“Maca Croquettes. A firm favorite with anyone who pulls up a bar chair at Andina, these croquetas are lovingly rolled in full view of our customers by Head Chef Luca Depalo. The avocado yogurt dip is smooth and cooling – you can use it as a dip for this and many other yummy snacks, too.” –Martin Morales
Recipe excerpted with permission from Andina: The Heart of Peruvian Food by Martin Morales, published by Quadrille. Click here to purchase your own copy.
- 1 tablespoon olive oil
- 1 small onion, finely chopped
- 15 grams piece of ginger, peeled and grated
- 60 grams plain yogurt
- 1 egg
- 120 grams feta, crumbled
- 60 grams polenta flour
- 60 grams gluten-free flour
- 5 grams maca powder
- 1 teaspoon baking powder
- 1 teaspoon bicarbonate of soda
- 1/2 teaspoon ground cumin
- vegetable oil, for deep frying
- coriander or parsley leaves, to serve
- salt and freshly ground black pepper
Avocado Yogurt Dip
- 100 grams plain yogurt
- 1/2 ripe avocado, peeled, destoned and flesh mashed
- juice of 1/2 lime
- To make the croquetas, put the olive oil in a small saucepan and add the onion. Sauté quite briskly over a medium heat until softened and slightly caramelized (about 10 minutes), then add the ginger. Cook for a further 1 minute, then remove from the heat and allow to cool.

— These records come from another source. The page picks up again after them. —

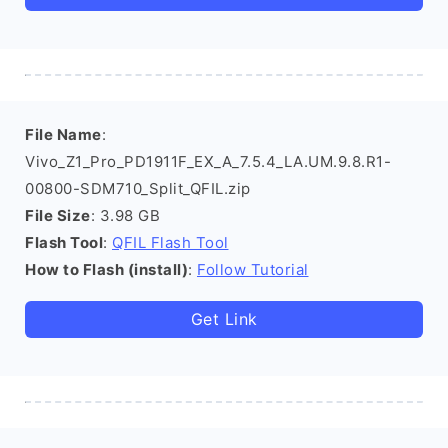
File Name
:
Vivo_Z1_Pro_PD1911F_EX_A_7.5.4_LA.UM.9.8.R1-
00800-SDM710_Split_QFIL.zip
File Size
: 3.98 GB
Flash Tool
:
QFIL Flash Tool
How to Flash (install)
:
Follow Tutorial
Get Link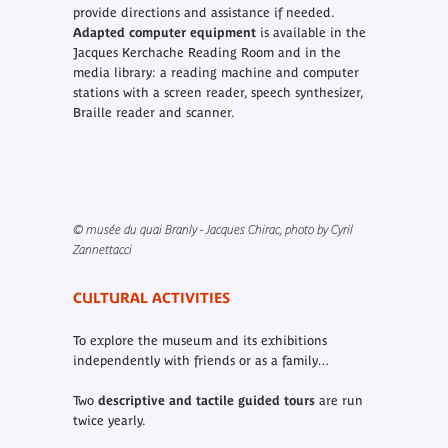
provide directions and assistance if needed.
Adapted computer equipment
is available in the
Jacques Kerchache Reading Room and in the
media library: a reading machine and computer
stations with a screen reader, speech synthesizer,
Braille reader and scanner.
© musée du quai Branly - Jacques Chirac, photo by Cyril
Zannettacci
CULTURAL ACTIVITIES
To explore the museum and its exhibitions
independently with friends or as a family…
Two
descriptive and tactile guided tours
are run
twice yearly.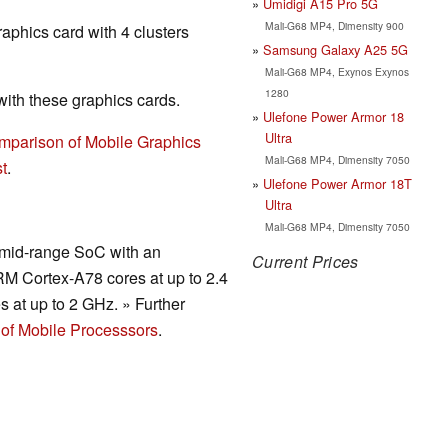
Umidigi A15 Pro 5G
Mali-G68 MP4, Dimensity 900
raphics card with 4 clusters
Samsung Galaxy A25 5G
Mali-G68 MP4, Exynos Exynos
1280
th these graphics cards.
Ulefone Power Armor 18
Ultra
mparison of Mobile Graphics
Mali-G68 MP4, Dimensity 7050
t
.
Ulefone Power Armor 18T
Ultra
Mali-G68 MP4, Dimensity 7050
t mid-range SoC with an
Current Prices
RM Cortex-A78 cores at up to 2.4
s at up to 2 GHz. » Further
of Mobile Processsors
.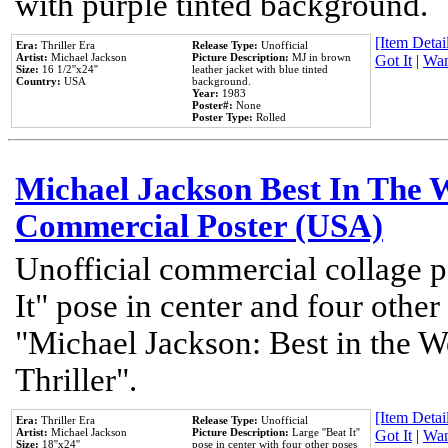
with purple tinted background.
[Item Detail
Era:
Thriller Era
Release Type:
Unofficial
Artist:
Michael Jackson
Picture Description:
MJ in brown
Got It
|
Wan
Size:
16 1/2''x24''
leather jacket with blue tinted
Country:
USA
background.
Year:
1983
Poster#:
None
Poster Type:
Rolled
Michael Jackson Best In The W
Commercial Poster (USA)
Unofficial commercial collage p
It" pose in center and four other
"Michael Jackson: Best in the W
Thriller".
[Item Detail
Era:
Thriller Era
Release Type:
Unofficial
Artist:
Michael Jackson
Picture Description:
Large ''Beat It''
Got It
|
Wan
Size:
18''x24''
pose in center with four other poses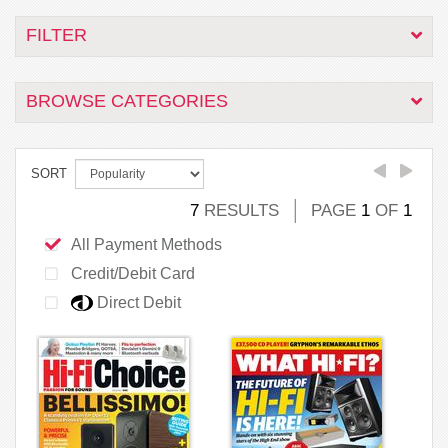
FILTER
BROWSE CATEGORIES
SORT
7
RESULTS
PAGE
1
OF
1
All Payment Methods
Credit/Debit Card
Direct Debit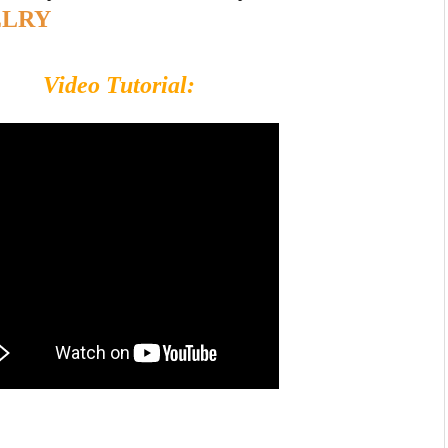
ELRY
Video Tutorial: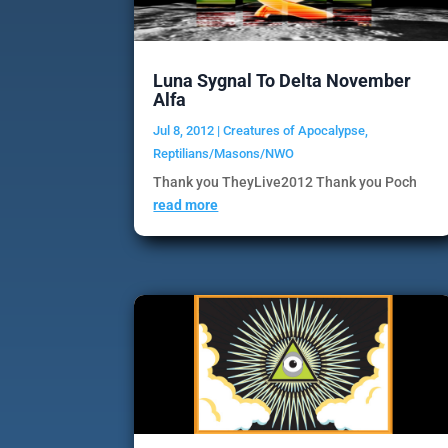
Luna Sygnal To Delta November
Alfa
Jul 8, 2012
|
Creatures of Apocalypse
,
Reptilians/Masons/NWO
Thank you TheyLive2012 Thank you Poch
read more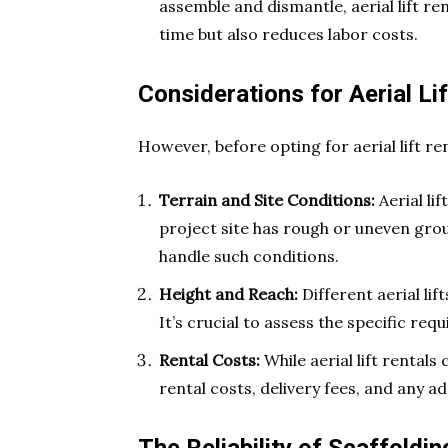
assemble and dismantle, aerial lift re
time but also reduces labor costs.
Considerations for Aerial Li
However, before opting for aerial lift re
Terrain and Site Conditions:
Aerial lif
project site has rough or uneven grou
handle such conditions.
Height and Reach:
Different aerial lif
It’s crucial to assess the specific requ
Rental Costs:
While aerial lift rentals 
rental costs, delivery fees, and any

- Put the yogurt and egg in a large bowl with the feta and whisk to combine, then add the cooled onion and ginger mixture. In a separate bowl, mix all the dry ingredients together and season with plenty of salt and pepper, then incorporate into the yogurt, egg, onion and ginger mixture.
- Form the mixture into 24 balls of equal size, then chill in the fridge for at least 1 hour.
- Meanwhile, make the avocado yogurt by blitzing the ingredients together in a food processor or blender until smooth. Season with salt and pepper.
- When you’re ready to cook the croquetas, remove them from the fridge. Half-fill a large saucepan with vegetable oil, or use a deep-fat fryer, and heat the oil to about 180°C. Fry the croquetas in batches, removing them with a slotted spoon when they float to the top and are a deep golden brown. Set aside to drain on kitchen paper, then transfer to a serving plate.
- Serve sprinkled with a few coriander or parsley leaves and with the avocado yogurt on the side for dipping.